- [Brano da leggere]:
30      Orbene, sarebbe in contrasto con tale obiettivo interpretare l’articolo 203 della direttiva IVA nel senso che l’emittente apparente di una fattura fraudolenta in cui è indicata l’IVA, che si sia fatto di usurpare l’identità di soggetto passivo dell’IVA, sia considerato essere «chiunque indichi tale imposta», ai sensi di detto articolo 203, qualora detto emittente apparente sia in buona fede e l’amministrazione tributaria conosca l’identità della persona che ha realmente emesso detta falsa fattura. In una situazione siffatta, è quindi proprio quest’ultima persona che dev’essere considerata «chiunque indichi tale imposta» ai sensi di detto articolo 203.

- [Consegna]: Elenca, nell'ordine in cui compaiono nel brano, tutte le espressioni formate da «detto» o «detta» più il nome che accompagnano, ripetizioni comprese. Le righe di dati provengono da una fonte diversa.

- [Righe di dati]:
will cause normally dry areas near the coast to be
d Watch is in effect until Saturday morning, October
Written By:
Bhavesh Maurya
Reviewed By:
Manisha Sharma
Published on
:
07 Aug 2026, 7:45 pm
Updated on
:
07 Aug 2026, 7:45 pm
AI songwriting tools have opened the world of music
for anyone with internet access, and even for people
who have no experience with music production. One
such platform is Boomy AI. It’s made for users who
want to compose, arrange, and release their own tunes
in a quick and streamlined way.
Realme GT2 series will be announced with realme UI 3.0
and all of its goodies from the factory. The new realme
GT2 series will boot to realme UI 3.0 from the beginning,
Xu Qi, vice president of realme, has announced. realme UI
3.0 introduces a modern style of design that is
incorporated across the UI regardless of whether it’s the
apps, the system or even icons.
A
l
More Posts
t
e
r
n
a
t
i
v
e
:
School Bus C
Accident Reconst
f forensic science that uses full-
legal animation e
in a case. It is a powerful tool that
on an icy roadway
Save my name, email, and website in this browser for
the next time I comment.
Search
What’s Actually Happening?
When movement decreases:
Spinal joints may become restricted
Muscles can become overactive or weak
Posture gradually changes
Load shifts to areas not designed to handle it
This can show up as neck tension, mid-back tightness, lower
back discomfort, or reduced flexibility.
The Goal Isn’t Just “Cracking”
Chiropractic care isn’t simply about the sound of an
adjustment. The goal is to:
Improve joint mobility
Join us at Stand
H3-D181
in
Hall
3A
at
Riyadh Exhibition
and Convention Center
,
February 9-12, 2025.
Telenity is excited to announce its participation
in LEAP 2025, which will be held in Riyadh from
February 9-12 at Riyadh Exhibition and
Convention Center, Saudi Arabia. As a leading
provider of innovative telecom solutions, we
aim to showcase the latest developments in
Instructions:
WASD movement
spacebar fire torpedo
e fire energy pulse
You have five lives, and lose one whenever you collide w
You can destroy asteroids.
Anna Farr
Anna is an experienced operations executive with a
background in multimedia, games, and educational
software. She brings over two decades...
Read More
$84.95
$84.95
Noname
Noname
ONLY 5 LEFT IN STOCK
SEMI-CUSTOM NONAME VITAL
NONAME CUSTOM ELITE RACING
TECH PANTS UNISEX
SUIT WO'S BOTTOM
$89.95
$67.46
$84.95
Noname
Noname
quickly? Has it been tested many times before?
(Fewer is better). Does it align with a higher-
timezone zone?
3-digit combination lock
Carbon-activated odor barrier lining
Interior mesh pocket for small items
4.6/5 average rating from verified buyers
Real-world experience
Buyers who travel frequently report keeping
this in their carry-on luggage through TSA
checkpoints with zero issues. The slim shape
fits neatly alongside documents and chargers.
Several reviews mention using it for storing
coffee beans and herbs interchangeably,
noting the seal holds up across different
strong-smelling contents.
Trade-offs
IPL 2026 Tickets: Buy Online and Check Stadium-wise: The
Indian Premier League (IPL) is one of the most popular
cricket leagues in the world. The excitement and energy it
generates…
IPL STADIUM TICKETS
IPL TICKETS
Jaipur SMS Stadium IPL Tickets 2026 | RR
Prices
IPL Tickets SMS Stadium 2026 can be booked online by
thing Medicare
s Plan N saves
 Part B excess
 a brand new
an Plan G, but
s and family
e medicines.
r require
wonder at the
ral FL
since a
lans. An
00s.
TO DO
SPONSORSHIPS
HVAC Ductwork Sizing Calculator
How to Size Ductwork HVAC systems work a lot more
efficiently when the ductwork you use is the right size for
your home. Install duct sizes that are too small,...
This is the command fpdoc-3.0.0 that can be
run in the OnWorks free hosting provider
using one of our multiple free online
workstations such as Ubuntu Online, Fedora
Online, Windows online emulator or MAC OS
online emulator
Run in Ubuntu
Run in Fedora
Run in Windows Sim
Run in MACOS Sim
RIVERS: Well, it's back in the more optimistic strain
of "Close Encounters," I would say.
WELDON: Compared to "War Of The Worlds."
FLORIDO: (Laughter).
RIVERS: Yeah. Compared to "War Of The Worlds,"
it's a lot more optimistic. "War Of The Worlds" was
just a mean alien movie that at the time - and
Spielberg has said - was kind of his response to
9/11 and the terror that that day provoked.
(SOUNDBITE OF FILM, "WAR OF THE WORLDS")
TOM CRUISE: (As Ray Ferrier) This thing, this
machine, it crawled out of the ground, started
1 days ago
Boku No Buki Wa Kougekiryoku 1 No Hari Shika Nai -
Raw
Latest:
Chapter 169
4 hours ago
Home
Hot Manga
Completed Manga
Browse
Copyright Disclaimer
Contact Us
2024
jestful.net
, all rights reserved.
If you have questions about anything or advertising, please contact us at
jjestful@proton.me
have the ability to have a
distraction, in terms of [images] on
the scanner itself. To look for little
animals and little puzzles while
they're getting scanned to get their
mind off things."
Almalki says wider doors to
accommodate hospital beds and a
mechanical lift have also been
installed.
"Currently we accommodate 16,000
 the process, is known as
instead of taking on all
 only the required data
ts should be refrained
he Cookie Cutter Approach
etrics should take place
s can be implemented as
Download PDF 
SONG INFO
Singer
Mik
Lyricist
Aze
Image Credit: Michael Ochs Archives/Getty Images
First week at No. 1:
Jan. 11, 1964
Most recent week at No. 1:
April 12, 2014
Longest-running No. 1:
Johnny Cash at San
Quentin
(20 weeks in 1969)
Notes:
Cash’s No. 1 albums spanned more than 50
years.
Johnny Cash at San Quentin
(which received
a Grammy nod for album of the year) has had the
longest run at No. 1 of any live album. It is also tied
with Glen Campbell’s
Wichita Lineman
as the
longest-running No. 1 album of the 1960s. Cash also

- [Risposta]:
1. detto articolo 203
2. detto emittente apparente
3. detta falsa fattura
4. detto articolo 203